# Modena



## Pip Logan (Oct 6, 2009)

Could some one post a pic of a Modena and explain to me what they are for? Is it just a show bird or can they fly around your loft? Are there different kinds?


----------



## re lee (Jan 4, 2003)

Modenas today Are more a show bird. You have german modenas. Which to me are a throw back And they could maybe fly around the loft. Then you have the American type Which is large as a king and more for show. Modenas were a flying breed back when they were used for sport. They used to fly them attracting other birds from different lofts To theres where those birds were caught. Maybe not to different from what thief pouters were used for. The modenas from the 1960s were smaller and could fly very well even survive well in the wild. But as said they have changed much and used mainly for show. called the bird of curves as they roll up in station. locked legs bull frontal.


----------



## Msfreebird (Sep 23, 2007)

I wanted to get some Modena's last year. I went to a show and talked to the breeders.....beautiful birds!! BUT, they all said they can be very aggressive  So I passed for now until I can have a separate loft for them. AND they are HUGE


----------



## Pip Logan (Oct 6, 2009)

So I would want the German veriaty if I wanted something to fly around the loft?


----------



## re lee (Jan 4, 2003)

Pip Logan said:


> So I would want the German veriaty if I wanted something to fly around the loft?

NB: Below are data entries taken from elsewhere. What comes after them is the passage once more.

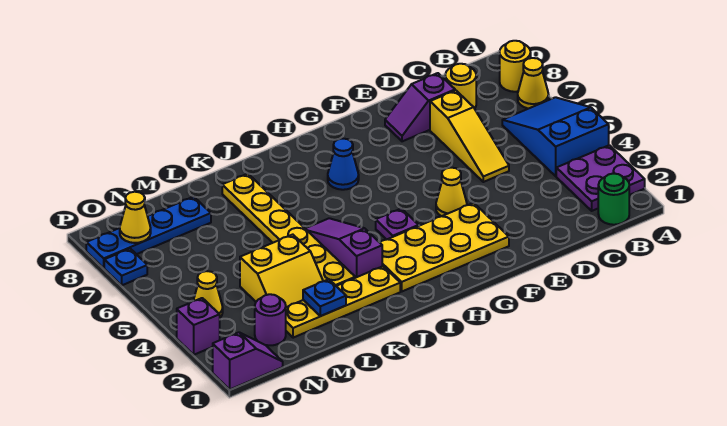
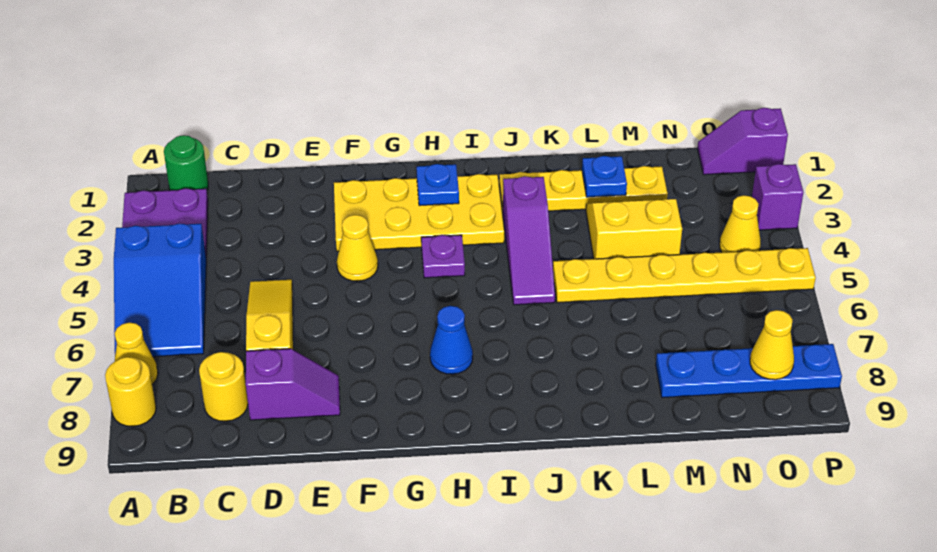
yellow 1x6 plate [222,174,355,286] -> yellow 1x6 plate turned to [553,248,816,303]
purple 1x1 round brick [255,294,286,345] -> none
blue 1x1 plate [104,249,147,285] -> blue 1x1 plate moved to [417,164,459,206]

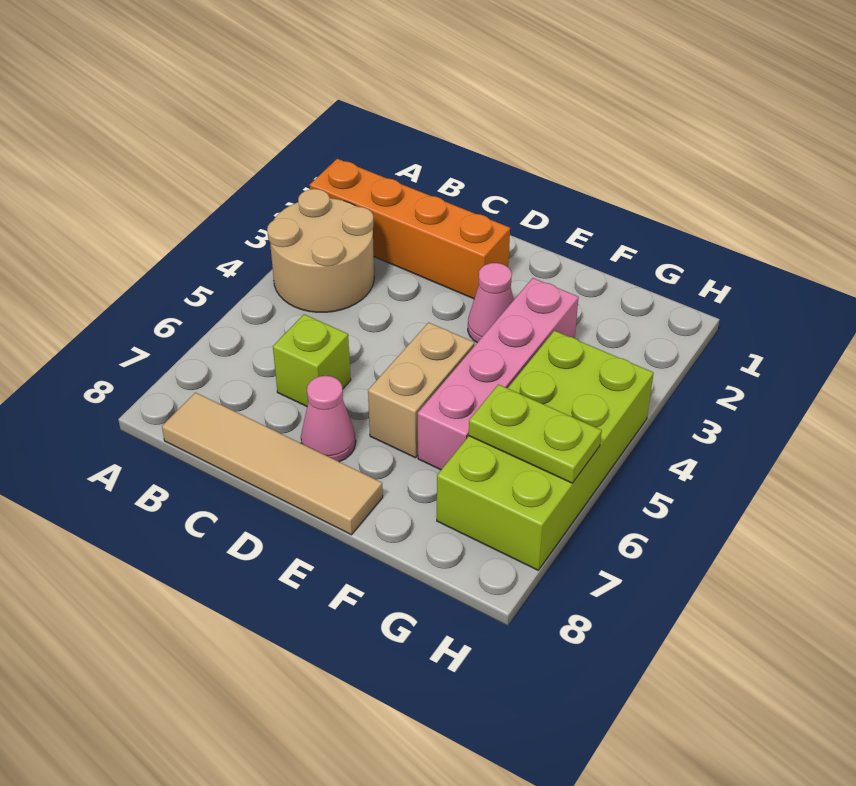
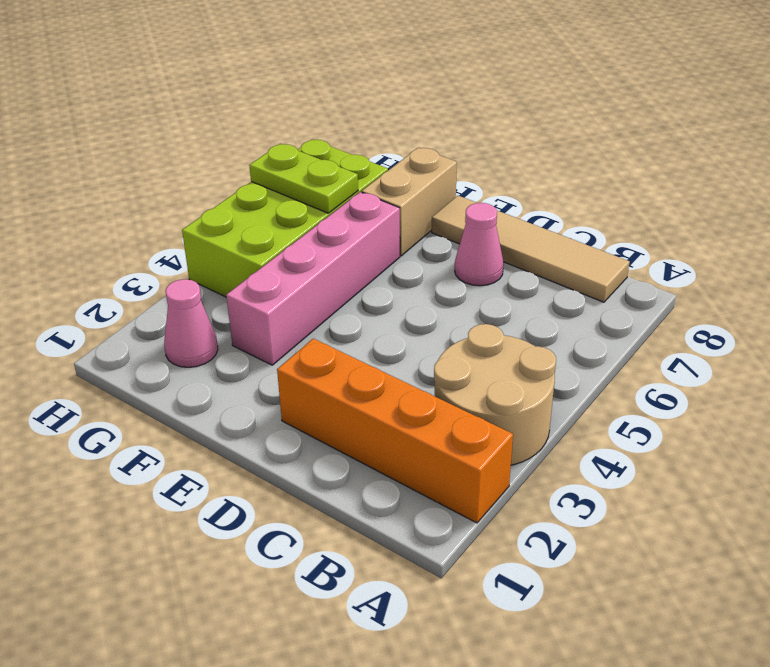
lime 1x1 brick [273,314,351,406] -> none
pink 1x1 cone [468,263,514,343] -> pink 1x1 cone moved to [164,279,218,367]
tan 1x2 brick [368,322,474,458] -> tan 1x2 brick moved to [362,148,457,256]

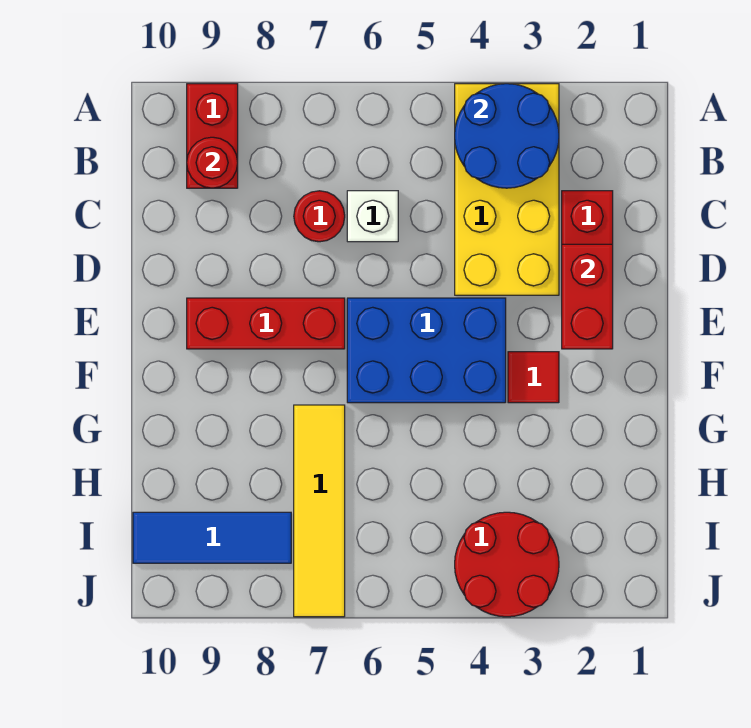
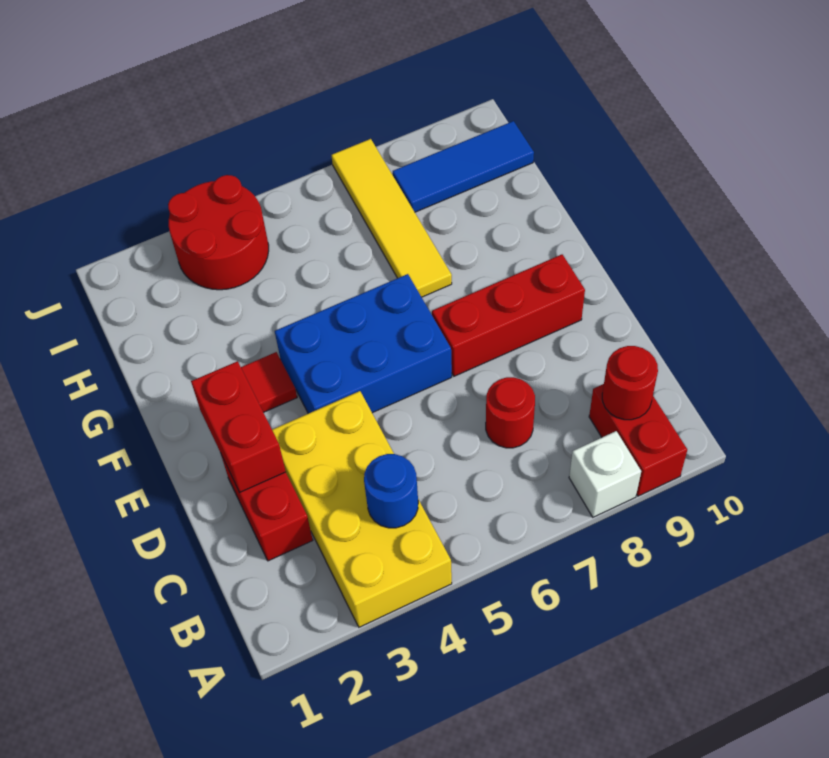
blue 2x2 round brick [455,84,559,188] -> blue 1x1 round brick [364,454,418,528]
white 1x1 brick [347,191,398,242] -> white 1x1 brick moved to [569,431,641,517]

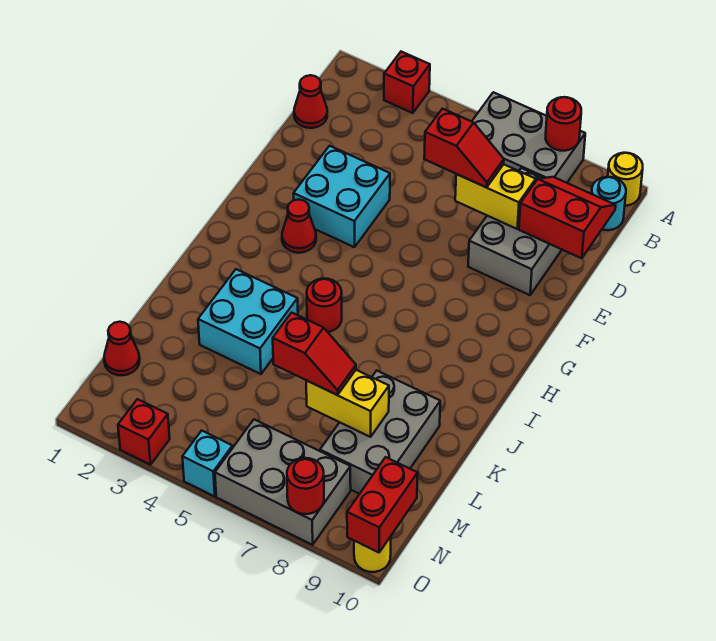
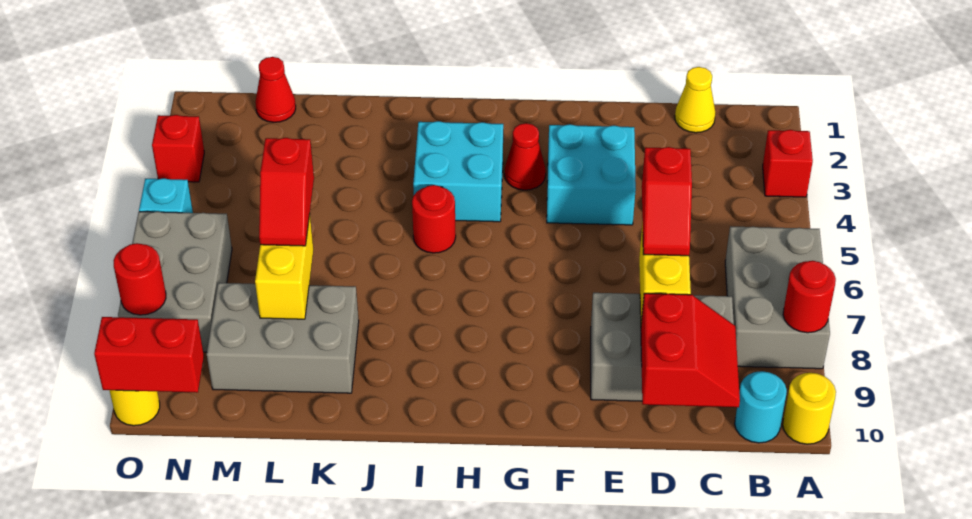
red 1x1 cone [294,75,327,128] -> yellow 1x1 cone [675,67,715,133]
cyan 2x2 brick [198,269,298,374] -> cyan 2x2 brick moved to [413,121,503,222]

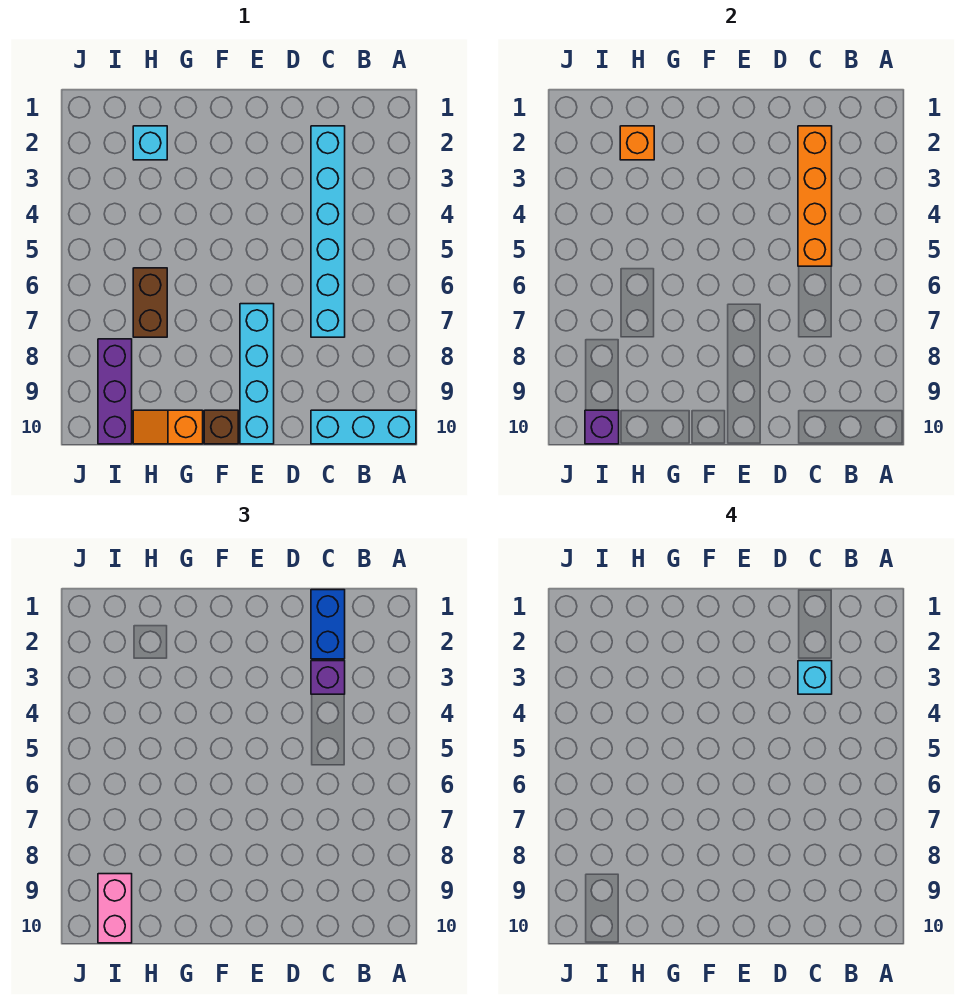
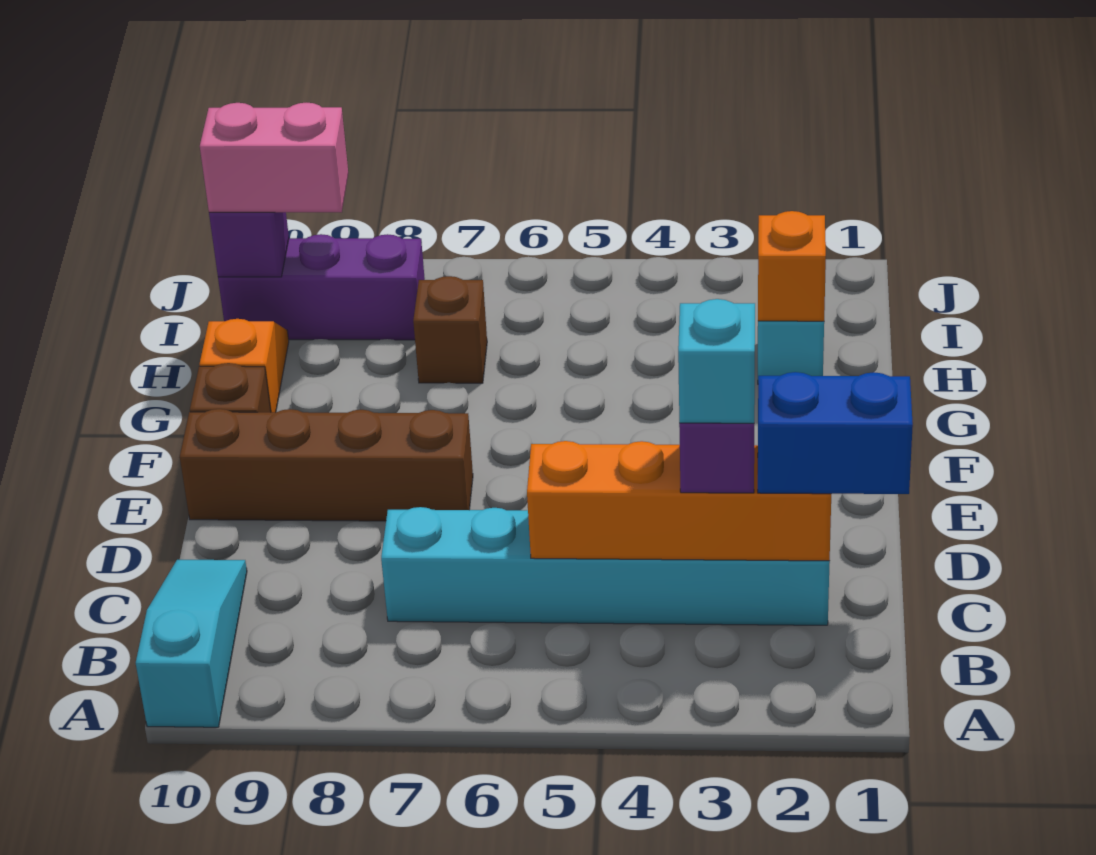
cyan 1x3 brick [311,410,416,444] -> cyan 1x3 slope [136,560,247,727]
cyan 1x4 brick [240,304,274,444] -> brown 1x4 brick [180,409,473,521]
brown 1x2 brick [133,268,167,337] -> brown 1x1 brick [413,276,487,383]

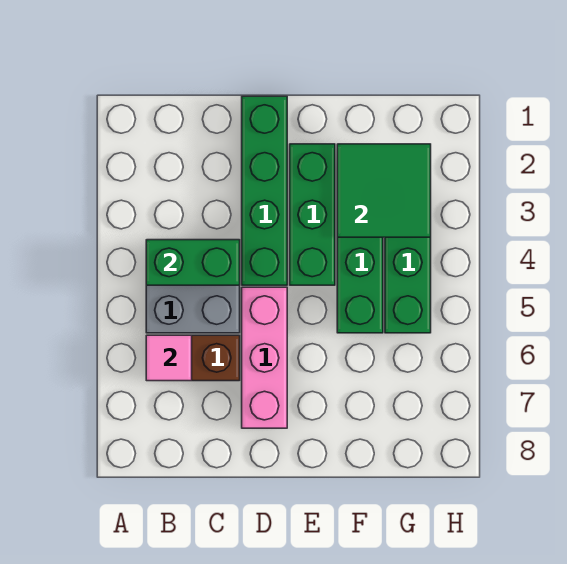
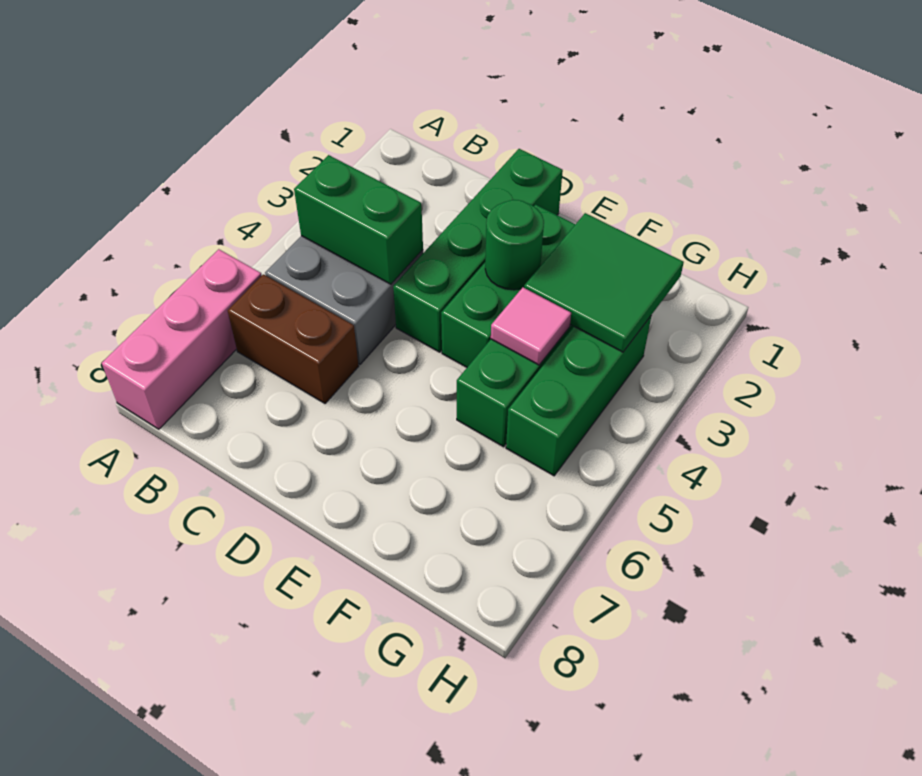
pink 1x1 tile [146,335,192,381] -> pink 1x1 tile moved to [491,288,571,365]
pink 1x3 brick [242,287,287,428] -> pink 1x3 brick moved to [102,249,262,429]
none -> green 1x1 round brick [485,200,544,290]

Some poeple still have the old style of modenas. They could still loft fly. The standard used to call for a nine inche tall bird. But modenas are larger then that now. A nine inche bird with the balance of power of what you see in modenas now would be a great looking bird. Why are you wanting modenas to have for loft flying.


----------



## Pip Logan (Oct 6, 2009)

I just saw them at a pigeon show and Realy liked them. I don't want to show them but I don't want to keep them penned, they are awesome looking birds!


----------